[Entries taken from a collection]
· · · · ·

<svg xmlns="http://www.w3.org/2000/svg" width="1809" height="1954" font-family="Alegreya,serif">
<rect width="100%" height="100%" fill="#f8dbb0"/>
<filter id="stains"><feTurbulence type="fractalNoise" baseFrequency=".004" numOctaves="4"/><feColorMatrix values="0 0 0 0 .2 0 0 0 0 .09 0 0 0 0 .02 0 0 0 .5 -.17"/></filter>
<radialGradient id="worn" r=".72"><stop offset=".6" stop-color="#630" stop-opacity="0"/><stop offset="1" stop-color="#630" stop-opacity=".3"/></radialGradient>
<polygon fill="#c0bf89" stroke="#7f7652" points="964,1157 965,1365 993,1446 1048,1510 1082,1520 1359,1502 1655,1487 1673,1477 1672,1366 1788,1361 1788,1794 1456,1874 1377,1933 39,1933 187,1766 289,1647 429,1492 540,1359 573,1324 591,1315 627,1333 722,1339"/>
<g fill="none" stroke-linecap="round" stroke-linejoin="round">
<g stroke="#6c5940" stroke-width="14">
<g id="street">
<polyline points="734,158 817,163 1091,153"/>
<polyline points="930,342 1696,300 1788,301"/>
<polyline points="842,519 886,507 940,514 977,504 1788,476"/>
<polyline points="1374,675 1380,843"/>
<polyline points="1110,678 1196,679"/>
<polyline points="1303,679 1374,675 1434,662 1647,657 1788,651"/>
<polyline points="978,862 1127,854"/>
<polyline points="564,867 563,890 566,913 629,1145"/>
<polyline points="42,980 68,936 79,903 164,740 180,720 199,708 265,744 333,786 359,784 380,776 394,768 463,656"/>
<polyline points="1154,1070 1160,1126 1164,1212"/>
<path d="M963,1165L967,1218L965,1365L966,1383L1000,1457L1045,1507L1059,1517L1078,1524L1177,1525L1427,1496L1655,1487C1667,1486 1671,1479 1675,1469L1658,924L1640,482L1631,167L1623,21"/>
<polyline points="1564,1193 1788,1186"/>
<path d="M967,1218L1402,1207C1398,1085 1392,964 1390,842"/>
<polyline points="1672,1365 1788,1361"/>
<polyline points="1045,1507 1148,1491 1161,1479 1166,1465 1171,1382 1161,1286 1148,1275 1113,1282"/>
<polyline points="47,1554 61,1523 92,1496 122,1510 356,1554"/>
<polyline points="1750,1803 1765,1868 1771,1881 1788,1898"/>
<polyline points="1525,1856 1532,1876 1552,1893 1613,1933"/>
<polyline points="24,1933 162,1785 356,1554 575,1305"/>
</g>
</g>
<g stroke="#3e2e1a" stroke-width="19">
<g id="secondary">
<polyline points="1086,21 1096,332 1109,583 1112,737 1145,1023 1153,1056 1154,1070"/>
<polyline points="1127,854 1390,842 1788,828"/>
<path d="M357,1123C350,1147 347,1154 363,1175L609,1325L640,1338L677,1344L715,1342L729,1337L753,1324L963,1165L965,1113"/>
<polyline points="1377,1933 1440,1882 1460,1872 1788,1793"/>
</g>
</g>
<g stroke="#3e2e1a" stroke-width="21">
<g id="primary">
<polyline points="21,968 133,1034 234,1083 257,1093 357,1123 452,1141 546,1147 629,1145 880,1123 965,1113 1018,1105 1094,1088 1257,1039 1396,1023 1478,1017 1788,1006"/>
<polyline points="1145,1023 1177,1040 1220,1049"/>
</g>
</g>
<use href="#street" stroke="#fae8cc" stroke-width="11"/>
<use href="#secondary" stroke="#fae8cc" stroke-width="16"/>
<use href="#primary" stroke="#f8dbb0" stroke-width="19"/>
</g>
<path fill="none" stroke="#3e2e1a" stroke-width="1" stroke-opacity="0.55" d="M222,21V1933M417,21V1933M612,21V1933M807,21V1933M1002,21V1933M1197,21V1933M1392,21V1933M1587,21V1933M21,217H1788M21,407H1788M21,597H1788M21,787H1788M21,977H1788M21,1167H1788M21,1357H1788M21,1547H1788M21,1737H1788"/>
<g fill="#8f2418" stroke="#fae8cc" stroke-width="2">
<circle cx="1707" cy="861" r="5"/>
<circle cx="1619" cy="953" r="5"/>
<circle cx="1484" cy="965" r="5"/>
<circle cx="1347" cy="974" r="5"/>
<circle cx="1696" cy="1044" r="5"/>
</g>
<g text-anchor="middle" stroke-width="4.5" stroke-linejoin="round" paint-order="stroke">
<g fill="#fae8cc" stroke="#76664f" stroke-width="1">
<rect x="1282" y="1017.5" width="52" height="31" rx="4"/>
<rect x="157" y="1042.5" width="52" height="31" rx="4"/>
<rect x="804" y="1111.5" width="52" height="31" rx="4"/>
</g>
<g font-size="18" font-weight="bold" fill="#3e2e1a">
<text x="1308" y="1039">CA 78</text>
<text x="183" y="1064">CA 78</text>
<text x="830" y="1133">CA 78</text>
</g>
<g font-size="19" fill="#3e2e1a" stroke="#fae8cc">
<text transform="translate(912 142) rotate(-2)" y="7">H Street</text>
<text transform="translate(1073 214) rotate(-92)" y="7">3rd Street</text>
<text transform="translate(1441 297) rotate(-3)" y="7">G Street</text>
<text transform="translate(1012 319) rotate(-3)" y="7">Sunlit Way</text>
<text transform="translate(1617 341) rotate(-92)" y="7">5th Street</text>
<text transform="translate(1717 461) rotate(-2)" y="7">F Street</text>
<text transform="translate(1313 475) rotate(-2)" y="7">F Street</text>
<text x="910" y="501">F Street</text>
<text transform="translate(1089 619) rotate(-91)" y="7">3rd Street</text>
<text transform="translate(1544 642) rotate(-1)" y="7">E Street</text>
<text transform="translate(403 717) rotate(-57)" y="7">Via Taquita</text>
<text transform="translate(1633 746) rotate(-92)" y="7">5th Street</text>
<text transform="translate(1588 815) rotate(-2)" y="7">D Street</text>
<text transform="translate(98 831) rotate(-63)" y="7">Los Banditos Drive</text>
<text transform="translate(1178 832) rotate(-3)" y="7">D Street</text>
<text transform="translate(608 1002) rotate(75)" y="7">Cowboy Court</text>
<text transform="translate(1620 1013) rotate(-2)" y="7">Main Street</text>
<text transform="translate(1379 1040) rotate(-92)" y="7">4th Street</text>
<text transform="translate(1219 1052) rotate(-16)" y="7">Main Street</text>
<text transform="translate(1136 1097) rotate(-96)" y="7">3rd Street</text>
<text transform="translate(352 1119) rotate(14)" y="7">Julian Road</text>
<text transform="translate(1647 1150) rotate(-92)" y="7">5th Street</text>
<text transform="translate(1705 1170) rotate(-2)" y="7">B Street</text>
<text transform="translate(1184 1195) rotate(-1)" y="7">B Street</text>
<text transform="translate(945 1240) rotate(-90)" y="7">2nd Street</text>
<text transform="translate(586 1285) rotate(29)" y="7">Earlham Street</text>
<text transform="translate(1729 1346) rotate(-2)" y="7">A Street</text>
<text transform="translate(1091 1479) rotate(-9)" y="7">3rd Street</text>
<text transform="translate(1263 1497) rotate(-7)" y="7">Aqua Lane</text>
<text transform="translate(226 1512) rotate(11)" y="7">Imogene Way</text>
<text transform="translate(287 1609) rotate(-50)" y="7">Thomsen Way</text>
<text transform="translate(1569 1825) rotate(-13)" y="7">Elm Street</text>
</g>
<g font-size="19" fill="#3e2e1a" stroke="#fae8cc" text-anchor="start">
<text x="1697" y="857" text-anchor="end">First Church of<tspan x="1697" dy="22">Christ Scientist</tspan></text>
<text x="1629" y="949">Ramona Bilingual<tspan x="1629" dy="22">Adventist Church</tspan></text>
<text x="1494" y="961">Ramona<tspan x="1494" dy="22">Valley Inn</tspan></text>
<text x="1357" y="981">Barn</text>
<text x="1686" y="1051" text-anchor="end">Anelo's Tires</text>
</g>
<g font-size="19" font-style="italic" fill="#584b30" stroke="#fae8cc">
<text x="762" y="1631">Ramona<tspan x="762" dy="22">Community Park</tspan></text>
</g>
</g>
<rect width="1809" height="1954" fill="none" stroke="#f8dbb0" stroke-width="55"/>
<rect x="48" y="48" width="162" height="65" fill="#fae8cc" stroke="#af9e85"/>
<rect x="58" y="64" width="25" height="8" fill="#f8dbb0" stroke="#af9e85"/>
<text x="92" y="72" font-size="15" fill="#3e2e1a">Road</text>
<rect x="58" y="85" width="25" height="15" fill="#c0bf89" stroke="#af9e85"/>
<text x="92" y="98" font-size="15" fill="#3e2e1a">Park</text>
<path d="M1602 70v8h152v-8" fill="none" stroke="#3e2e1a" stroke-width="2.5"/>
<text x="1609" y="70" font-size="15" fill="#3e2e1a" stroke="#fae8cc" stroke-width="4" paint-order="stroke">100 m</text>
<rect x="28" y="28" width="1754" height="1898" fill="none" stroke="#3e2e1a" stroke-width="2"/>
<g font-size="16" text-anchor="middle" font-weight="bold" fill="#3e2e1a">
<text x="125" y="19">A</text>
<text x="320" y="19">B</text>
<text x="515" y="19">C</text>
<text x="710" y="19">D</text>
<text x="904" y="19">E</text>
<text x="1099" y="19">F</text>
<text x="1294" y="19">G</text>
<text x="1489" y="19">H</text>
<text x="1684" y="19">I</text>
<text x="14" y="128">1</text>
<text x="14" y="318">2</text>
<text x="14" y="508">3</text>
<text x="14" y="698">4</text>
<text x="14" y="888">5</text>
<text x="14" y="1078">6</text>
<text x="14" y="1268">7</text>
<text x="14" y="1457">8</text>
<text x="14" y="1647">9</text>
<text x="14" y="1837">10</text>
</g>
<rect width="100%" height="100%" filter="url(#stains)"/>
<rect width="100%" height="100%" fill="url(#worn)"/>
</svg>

· · · · ·

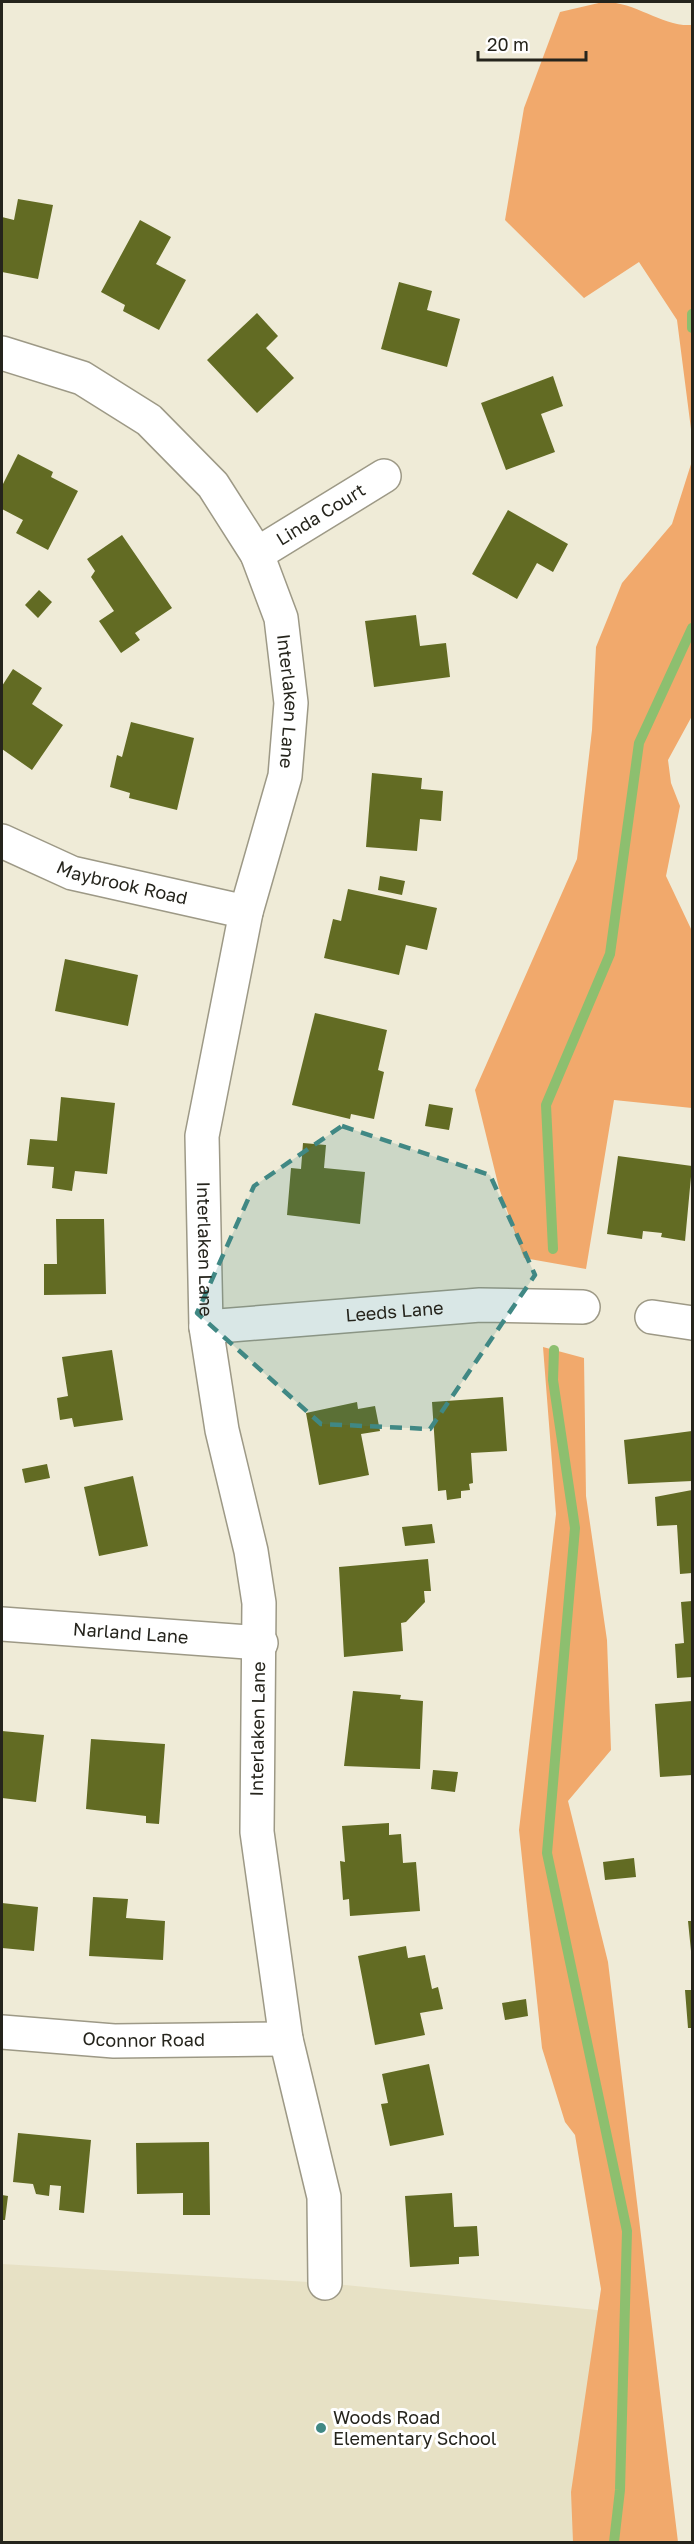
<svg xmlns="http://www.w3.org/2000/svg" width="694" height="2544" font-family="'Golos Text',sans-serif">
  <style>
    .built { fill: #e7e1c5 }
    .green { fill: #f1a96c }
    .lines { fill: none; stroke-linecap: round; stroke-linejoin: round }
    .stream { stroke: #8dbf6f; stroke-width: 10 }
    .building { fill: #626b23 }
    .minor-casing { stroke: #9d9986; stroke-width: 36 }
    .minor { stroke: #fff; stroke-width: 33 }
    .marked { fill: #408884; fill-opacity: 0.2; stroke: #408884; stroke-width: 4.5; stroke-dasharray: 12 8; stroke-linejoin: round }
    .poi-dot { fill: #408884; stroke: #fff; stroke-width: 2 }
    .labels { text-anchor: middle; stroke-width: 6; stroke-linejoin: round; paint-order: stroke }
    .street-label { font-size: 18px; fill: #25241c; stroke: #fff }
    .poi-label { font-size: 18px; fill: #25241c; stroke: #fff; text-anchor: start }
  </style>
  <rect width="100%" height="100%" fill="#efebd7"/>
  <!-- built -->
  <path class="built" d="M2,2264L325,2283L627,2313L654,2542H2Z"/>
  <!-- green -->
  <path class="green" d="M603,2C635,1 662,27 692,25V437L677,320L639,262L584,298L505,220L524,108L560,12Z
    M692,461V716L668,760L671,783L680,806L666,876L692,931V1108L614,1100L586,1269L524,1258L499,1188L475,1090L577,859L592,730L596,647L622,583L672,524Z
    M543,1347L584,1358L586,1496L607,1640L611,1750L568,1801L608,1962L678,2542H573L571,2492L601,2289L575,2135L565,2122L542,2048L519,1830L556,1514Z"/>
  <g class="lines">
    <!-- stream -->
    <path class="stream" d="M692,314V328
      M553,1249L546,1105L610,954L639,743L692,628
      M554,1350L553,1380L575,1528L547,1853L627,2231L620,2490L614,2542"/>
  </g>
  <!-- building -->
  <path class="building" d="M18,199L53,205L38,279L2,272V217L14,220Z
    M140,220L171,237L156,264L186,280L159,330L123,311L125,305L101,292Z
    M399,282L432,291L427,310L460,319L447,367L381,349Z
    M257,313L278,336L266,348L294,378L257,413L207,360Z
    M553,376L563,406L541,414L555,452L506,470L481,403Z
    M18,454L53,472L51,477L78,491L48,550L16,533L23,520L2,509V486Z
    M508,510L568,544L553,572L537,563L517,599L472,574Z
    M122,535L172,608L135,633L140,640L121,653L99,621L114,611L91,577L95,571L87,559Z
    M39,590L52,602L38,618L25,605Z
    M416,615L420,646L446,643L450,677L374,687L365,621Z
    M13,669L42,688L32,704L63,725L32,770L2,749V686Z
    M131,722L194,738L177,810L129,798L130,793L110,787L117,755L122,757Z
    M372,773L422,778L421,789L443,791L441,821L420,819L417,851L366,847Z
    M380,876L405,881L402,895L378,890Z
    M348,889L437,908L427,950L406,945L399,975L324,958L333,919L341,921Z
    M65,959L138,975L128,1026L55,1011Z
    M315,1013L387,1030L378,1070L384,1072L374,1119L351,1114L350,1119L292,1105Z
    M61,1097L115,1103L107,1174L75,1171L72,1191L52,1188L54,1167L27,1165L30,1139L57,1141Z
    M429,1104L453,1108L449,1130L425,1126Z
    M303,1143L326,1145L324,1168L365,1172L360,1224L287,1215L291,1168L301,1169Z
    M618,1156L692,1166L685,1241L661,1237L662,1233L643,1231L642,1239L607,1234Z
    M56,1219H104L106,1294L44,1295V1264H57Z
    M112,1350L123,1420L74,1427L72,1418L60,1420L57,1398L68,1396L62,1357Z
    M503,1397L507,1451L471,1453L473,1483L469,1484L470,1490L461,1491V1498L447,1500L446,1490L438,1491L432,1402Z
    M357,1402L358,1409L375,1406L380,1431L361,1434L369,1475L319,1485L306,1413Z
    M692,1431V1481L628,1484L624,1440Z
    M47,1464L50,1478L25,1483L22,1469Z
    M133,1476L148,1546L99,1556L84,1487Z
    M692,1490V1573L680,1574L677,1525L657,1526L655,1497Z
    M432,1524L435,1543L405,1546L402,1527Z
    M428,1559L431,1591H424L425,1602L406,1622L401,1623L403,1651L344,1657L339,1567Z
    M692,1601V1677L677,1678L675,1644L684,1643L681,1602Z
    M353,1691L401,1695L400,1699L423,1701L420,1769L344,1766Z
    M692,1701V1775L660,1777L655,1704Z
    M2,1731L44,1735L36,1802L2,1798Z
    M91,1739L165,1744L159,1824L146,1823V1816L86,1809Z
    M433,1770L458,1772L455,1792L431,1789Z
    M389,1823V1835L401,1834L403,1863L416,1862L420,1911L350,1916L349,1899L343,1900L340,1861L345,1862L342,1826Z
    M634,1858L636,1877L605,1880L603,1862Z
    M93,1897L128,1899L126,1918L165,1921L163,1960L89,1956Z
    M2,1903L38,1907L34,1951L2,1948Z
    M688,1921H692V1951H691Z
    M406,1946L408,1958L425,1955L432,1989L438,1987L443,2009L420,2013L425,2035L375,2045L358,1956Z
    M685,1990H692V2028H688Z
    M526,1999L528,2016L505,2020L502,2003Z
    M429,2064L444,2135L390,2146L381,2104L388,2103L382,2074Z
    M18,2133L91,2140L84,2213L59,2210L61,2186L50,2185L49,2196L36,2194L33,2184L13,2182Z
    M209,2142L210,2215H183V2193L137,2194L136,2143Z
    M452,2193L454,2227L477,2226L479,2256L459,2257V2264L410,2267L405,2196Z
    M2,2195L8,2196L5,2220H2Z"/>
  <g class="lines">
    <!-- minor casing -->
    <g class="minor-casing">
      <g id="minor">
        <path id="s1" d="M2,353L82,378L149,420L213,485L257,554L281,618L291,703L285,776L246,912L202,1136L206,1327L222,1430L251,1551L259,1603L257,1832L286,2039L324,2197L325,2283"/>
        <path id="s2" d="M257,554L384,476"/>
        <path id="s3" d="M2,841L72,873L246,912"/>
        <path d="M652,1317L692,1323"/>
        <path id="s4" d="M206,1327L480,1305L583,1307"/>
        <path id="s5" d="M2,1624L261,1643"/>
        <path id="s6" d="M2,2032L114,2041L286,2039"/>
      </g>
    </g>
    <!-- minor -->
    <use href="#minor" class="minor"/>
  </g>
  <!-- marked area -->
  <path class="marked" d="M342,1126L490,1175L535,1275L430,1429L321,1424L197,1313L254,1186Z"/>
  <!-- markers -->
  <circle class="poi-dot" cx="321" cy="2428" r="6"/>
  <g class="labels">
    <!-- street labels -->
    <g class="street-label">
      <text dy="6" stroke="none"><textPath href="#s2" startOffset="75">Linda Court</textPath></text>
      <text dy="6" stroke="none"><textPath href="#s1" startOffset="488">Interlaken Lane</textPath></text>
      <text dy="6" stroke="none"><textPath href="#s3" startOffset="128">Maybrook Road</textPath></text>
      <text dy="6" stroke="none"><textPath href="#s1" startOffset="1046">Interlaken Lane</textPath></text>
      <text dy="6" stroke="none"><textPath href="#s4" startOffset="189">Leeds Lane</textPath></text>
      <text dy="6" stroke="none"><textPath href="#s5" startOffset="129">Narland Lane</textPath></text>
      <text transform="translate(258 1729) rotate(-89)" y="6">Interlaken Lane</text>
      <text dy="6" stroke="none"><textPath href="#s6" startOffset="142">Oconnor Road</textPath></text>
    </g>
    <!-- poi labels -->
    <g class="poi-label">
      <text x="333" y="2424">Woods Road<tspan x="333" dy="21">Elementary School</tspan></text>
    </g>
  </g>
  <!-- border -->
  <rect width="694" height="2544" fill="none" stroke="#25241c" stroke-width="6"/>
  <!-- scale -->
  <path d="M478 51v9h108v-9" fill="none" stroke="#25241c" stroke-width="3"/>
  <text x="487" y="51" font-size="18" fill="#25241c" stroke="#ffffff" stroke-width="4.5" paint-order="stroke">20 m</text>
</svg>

· · · · ·

=== TASK ===
Show the lines of the data that hold the word "linecap".

=== ANSWER SPACE ===
<g fill="none" stroke-linecap="round" stroke-linejoin="round">
    .lines { fill: none; stroke-linecap: round; stroke-linejoin: round }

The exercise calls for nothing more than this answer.